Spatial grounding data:
· · ·

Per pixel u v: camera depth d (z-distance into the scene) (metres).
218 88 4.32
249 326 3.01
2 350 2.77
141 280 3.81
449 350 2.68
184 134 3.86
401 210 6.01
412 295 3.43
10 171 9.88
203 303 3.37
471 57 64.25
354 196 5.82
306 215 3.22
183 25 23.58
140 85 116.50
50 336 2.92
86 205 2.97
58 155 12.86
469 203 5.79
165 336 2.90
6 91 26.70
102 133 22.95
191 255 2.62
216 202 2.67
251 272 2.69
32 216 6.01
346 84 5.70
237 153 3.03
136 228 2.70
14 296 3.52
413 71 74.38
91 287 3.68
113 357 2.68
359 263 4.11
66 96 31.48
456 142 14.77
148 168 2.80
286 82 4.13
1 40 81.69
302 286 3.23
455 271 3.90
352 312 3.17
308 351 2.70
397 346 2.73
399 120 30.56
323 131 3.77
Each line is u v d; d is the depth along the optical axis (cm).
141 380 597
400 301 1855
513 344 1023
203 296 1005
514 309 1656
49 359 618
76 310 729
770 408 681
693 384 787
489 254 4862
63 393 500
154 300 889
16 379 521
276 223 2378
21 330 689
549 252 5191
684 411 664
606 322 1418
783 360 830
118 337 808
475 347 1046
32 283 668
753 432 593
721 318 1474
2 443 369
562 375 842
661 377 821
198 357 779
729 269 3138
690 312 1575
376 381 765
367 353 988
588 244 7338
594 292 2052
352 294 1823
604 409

· · ·

**TASK PROMPT**:
Through the last line of the entries above, beginning at the line containing "400 301 1855", transcribe each line exactly, both ends included and nothing more.

**ANSWER SPACE**:
400 301 1855
513 344 1023
203 296 1005
514 309 1656
49 359 618
76 310 729
770 408 681
693 384 787
489 254 4862
63 393 500
154 300 889
16 379 521
276 223 2378
21 330 689
549 252 5191
684 411 664
606 322 1418
783 360 830
118 337 808
475 347 1046
32 283 668
753 432 593
721 318 1474
2 443 369
562 375 842
661 377 821
198 357 779
729 269 3138
690 312 1575
376 381 765
367 353 988
588 244 7338
594 292 2052
352 294 1823
604 409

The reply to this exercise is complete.